Here is some posts on this :

http://lists.gnu.org/archive/html/bug-gnu-utils/2002-02/msg00098.html
and
http://www.opensource.apple.com/source/binutils/binutils-36/src/bfd/elf.c

>> ARM ELF compliant linker _must_ produce ELF with p_paddr = 0.
>> It seems like GNU ld (which probably uses these workarounds from BFD)
>> equals p_paddr to p_vaddr, so that the problem is masked, and OpenOCD
>> is using p_paddr.
>> Once you stumble upon ELF linked with some ARM ELF compliant liker,
>> OpenOCD will go wrong, while GDB will do fine by using the upper
>> mentioned procedure.
>>
>> My opinion is that we currently have *broken* OpenOCD load_image
>> behavior (works with GNU ld, though), and that we can not make it any
>> worst with this patch.
> Yes, we can: loading code at 0 may fail.
I mentioned this as a special question, I agree on this. If virtual
address is != 0, that means you linked for this address. Normally, you
would expect GDB to load binary to it's execution address.
If you do not want to do this (i.e. you have pic code and want to run
binaries from addresses for which they are not linked) then you know
exactly what you are doing and you are providing load address
explicitly to load_image command as an argument...
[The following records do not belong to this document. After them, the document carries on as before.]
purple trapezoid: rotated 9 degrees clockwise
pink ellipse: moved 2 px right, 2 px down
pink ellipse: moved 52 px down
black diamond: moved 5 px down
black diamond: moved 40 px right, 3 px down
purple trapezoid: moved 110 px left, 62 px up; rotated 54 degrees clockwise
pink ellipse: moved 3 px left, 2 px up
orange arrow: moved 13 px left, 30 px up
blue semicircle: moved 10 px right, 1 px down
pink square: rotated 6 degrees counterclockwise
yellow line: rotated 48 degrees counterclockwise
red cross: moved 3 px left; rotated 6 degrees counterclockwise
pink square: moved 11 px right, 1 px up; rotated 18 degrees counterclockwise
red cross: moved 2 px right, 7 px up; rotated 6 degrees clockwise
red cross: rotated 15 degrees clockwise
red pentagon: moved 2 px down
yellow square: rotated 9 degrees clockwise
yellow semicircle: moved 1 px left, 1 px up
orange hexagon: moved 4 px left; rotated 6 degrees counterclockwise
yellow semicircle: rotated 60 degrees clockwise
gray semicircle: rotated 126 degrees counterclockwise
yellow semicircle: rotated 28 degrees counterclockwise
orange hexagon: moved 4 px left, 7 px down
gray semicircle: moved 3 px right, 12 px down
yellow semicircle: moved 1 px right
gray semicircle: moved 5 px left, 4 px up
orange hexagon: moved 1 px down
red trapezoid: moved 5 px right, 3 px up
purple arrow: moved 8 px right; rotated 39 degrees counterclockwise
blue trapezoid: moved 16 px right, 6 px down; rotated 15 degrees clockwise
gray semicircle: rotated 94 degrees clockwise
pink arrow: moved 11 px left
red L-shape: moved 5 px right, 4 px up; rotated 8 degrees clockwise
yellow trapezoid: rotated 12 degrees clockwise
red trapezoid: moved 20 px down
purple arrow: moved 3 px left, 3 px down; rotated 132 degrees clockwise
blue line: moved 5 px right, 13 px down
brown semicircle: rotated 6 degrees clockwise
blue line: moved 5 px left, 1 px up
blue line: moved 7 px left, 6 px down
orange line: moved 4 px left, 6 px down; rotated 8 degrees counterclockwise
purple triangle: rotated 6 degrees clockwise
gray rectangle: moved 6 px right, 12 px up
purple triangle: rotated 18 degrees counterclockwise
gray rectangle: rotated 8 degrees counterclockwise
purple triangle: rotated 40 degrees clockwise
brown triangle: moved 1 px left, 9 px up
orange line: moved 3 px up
I agree on this, things might break.


>> I also opened the question - is there a valid ELF that has p_paddr 0x0
>> and p_vaddr != 0. Obviously, regarding the upper mentioned code from
>> BFD, production of such ELF is not possible with GNU ld, because it
>> will keep p_paddr_valid flag at FALSE and equalize p_paddr to p_vaddr
>> at some point...
> Address 0 is a valid starting address - I know systems with RAM or FLASH
> at 0, so code with p_paddr==0 for one section is a valid case.
>
> I have no objection against implementing the gdb workaround (checking if
> *all* sections are zero)

Yes,
I think that would be the most correct way.